(Page text Opens)

Middle Stoke Halt

This was one of a series of minor stations — by definition, "halts" — which came into use between Gravesend Central and Port Victoria in July 1906 to serve a rather scattered community upon the Hoo Peninsula in North West Kent. As mentioned in the High Halstow Halt section, at the turn of the 20th Century the “rail motor” concept had started to gain momentum. Rail motors comprised a single chassis, upon which was a carriage body combined with a compact locomotive. These vehicles were seen as the answer by London & South Western, London Brighton & South Coast, and South Eastern & Chatham Railways to the question of how to provide a passenger service to small communities — not necessarily located in town centres and busy suburbs — at a comparatively low cost.

Middle Stoke Halt was situated 12⅓-route miles east of Gravesend Central, on the north western side of the single-track line that had originally opened in 1882. The station started life as a single timber-built platform, which was host to a diminutive waiting shelter of the same material.

A timetable in The Gravesend Reporter from 30th June 1906, advertising the service from July, shows five trains serving Middle Stoke Halt in either direction Monday to Friday. On Saturdays, there were seven services in the Grain direction and six in the Gravesend direction; on Sundays, three services called in either direction.

(Page text Closes)

> [Directions]
#1 For each statement about the Middle Stoke Halt page, answer yes or no and quote the words of the page that decide it. (a) The halts on the line came into use in July 1906. (b) Middle Stoke Halt stood on the south eastern side of the line. (c) Five trains called at the halt in each direction on Sundays.
#2 Write out the passage of the Middle Stoke Halt page that opens with the words "A timetable in" and closes with "in either direction.", renaming "The Gravesend Reporter" as "the local newspaper".

(Data records Opens)

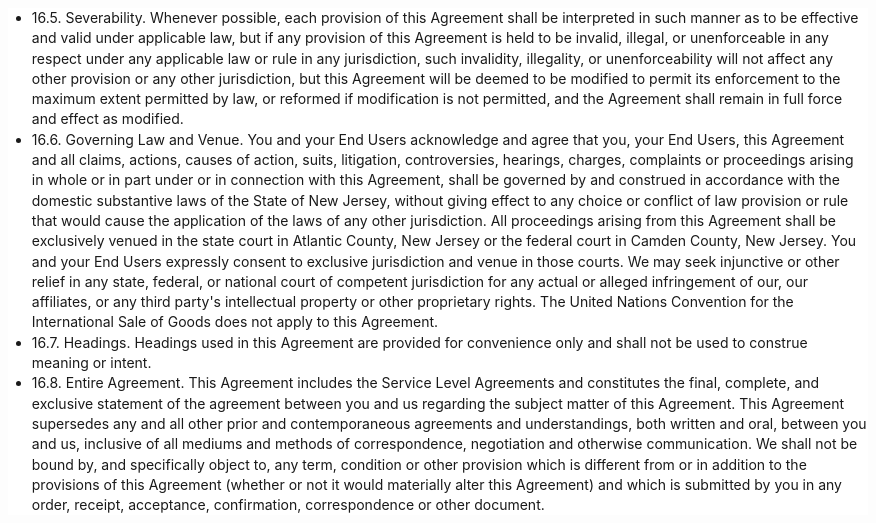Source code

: * 16.5. Severability. Whenever possible, each provision of this Agreement shall be interpreted in such manner as to be effective and valid under applicable law, but if any provision of this Agreement is held to be invalid, illegal, or unenforceable in any respect under any applicable law or rule in any jurisdiction, such invalidity, illegality, or unenforceability will not affect any other provision or any other jurisdiction, but this Agreement will be deemed to be modified to permit its enforcement to the maximum extent permitted by law, or reformed if modification is not permitted, and the Agreement shall remain in full force and effect as modified.  
* 16.6. Governing Law and Venue. You and your End Users acknowledge and agree that you, your End Users, this Agreement and all claims, actions, causes of action, suits, litigation, controversies, hearings, charges, complaints or proceedings arising in whole or in part under or in connection with this Agreement, shall be governed by and construed in accordance with the domestic substantive laws of the State of New Jersey, without giving effect to any choice or conflict of law provision or rule that would cause the application of the laws of any other jurisdiction. All proceedings arising from this Agreement shall be exclusively venued in the state court in Atlantic County, New Jersey or the federal court in Camden County, New Jersey. You and your End Users expressly consent to exclusive jurisdiction and venue in those courts. We may seek injunctive or other relief in any state, federal, or national court of competent jurisdiction for any actual or alleged infringement of our, our affiliates, or any third party's intellectual property or other proprietary rights. The United Nations Convention for the International Sale of Goods does not apply to this Agreement.  
* 16.7. Headings. Headings used in this Agreement are provided for convenience only and shall not be used to construe meaning or intent.  
* 16.8. Entire Agreement. This Agreement includes the Service Level Agreements and constitutes the final, complete, and exclusive statement of the agreement between you and us regarding the subject matter of this Agreement. This Agreement supersedes any and all other prior and contemporaneous agreements and understandings, both written and oral, between you and us, inclusive of all mediums and methods of correspondence, negotiation and otherwise communication. We shall not be bound by, and specifically object to, any term, condition or other provision which is different from or in addition to the provisions of this Agreement (whether or not it would materially alter this Agreement) and which is submitted by you in any order, receipt, acceptance, confirmation, correspondence or other document.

(Data records Closes)

> [Solutions to each task]
#1
(a) Yes: "came into use between Gravesend Central and Port Victoria in July 1906"
(b) No: "on the north western side of the single-track line"
(c) No: "on Sundays, three services called in either direction"

#2
A timetable in the local newspaper from 30th June 1906, advertising the service from July, shows five trains serving Middle Stoke Halt in either direction Monday to Friday. On Saturdays, there were seven services in the Grain direction and six in the Gravesend direction; on Sundays, three services called in either direction.